Faster Text Classification from Facebook, the Social Outfit
August 29, 2016
I read “Faster, Better Text Classification.” Facebook’s artificial intelligence team has made available some of its whizzy code. The software may be a bit of a challenge to the vendors of proprietary text classification software, but Facebook wants to help everyone. Think of the billion plus Facebook users who need to train an artificially intelligent system with one billion words in 10 minutes. You may want to try this on your Chromebook, gentle reader.
I learned:
Automatic text processing forms a key part of the day-to-day interaction with your computer; it’s a critical component of everything from web search and content ranking to spam filtering, and when it works well, it’s completely invisible to you. With the growing amount of online data, there is a need for more flexible tools to better understand the content of very large datasets, in order to provide more accurate classification results. To address this need, the Facebook AI Research (FAIR) lab is open-sourcing fastText, a library designed to help build scalable solutions for text representation and classification.
What does the Facebook text classification code deliver as open sourciness? I learned:
FastText combines some of the most successful concepts introduced by the natural language processing and machine learning communities in the last few decades. These include representing sentences with bag of words and bag of n-grams, as well as using subword information, and sharing information across classes through a hidden representation. We also employ a hierarchical softmax that takes advantage of the unbalanced distribution of the classes to speed up computation. These different concepts are being used for two different tasks: efficient text classification and learning word vector representations.
The write up details some of the benefits of the code; for example, its multilingual capabilities and its accuracy.
What will other do gooders like Amazon, Google, and Microsoft do to respond to Facebook’s generosity? My thought is that more text processing software will find its way to open source green pastures.
What will the for fee vendors peddling proprietary classification systems do?
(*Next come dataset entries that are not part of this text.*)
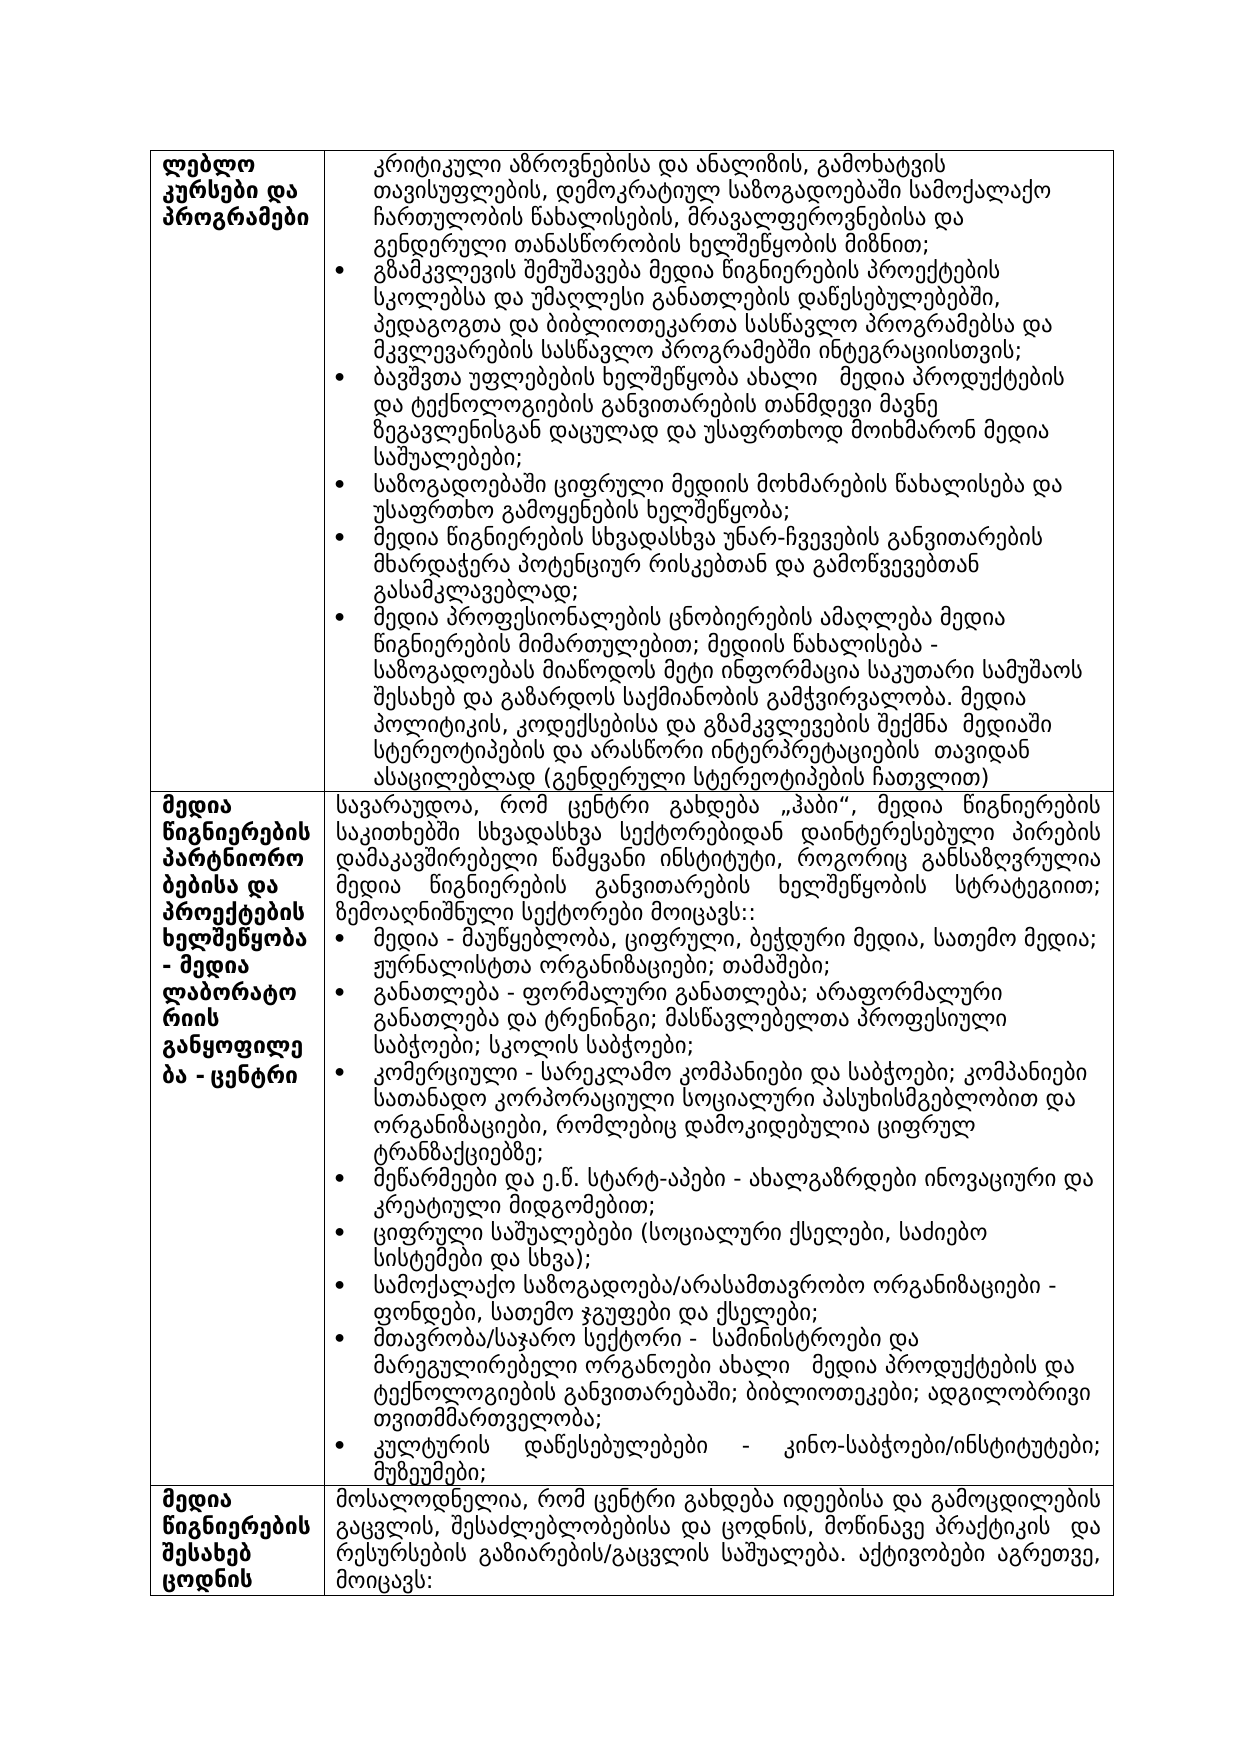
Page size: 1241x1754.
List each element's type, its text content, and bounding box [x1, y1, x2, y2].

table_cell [151, 151, 324, 791]
table_cell სავარაუდოა, რომ ცენტრი გახდება „ჰაბი“, მედია წიგნიერების საკითხებში სხვადასხვა სექტორებიდან დაინტერესებული პირების დამაკავშირებელი წამყვანი ინსტიტუტი, როგორიც განსაზღვრულია მედია წიგნიერების განვითარების ხელშეწყობის სტრატეგიით; ზემოაღნიშნული სექტორები მოიცავს:: მედია - მაუწყებლობა, ციფრული, ბეჭდური მედია, სათემო მედია; ჟურნალისტთა ორგანიზაციები; თამაშები; განათლება - ფორმალური განათლება; არაფორმალური განათლება და ტრენინგი; მასწავლებელთა პროფესიული საბჭოები; სკოლის საბჭოები; კომერციული - სარეკლამო კომპანიები და საბჭოები; კომპანიები სათანადო კორპორაციული სოციალური პასუხისმგებლობით და ორგანიზაციები, რომლებიც დამოკიდებულია ციფრულ ტრანზაქციებზე; მეწარმეები და ე.წ. სტარტ-აპები - ახალგაზრდები ინოვაციური და კრეატიული მიდგომებით; ციფრული საშუალებები (სოციალური ქსელები, საძიებო სისტემები და სხვა); სამოქალაქო საზოგადოება/არასამთავრობო ორგანიზაციები - ფონდები, სათემო ჯგუფები და ქსელები; მთავრობა/საჯარო სექტორი - სამინისტროები და მარეგულირებელი ორგანოები ახალი მედია პროდუქტების და ტექნოლოგიების განვითარებაში; ბიბლიოთეკები; ადგილობრივი თვითმმართველობა; კულტურის დაწესებულებები - კინო-საბჭოები/ინსტიტუტები; მუზეუმები; [325, 792, 1113, 1485]
table_cell მედია წიგნიერების პარტნიორობებისა და პროექტების ხელშეწყობა - მედია ლაბორატორიის განყოფილება - ცენტრი [151, 792, 324, 1485]
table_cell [151, 1486, 324, 1594]
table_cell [325, 1486, 1113, 1594]
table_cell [325, 151, 1113, 791]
Here’s a short list of ideas I had:
- Pivot to become predictive analytics companies and seek new rounds of financing
- Pretend that open source options are available but not good enough for real world tasks
- Generate white papers and commission mid tier consulting firms to extol the virtues of their innovative, unique, high speed, smart software
- Look for another line of work in search engine optimization, direct sales for a tool and die company, or check out Facebook.
Stephen E Arnold, August 29, 2016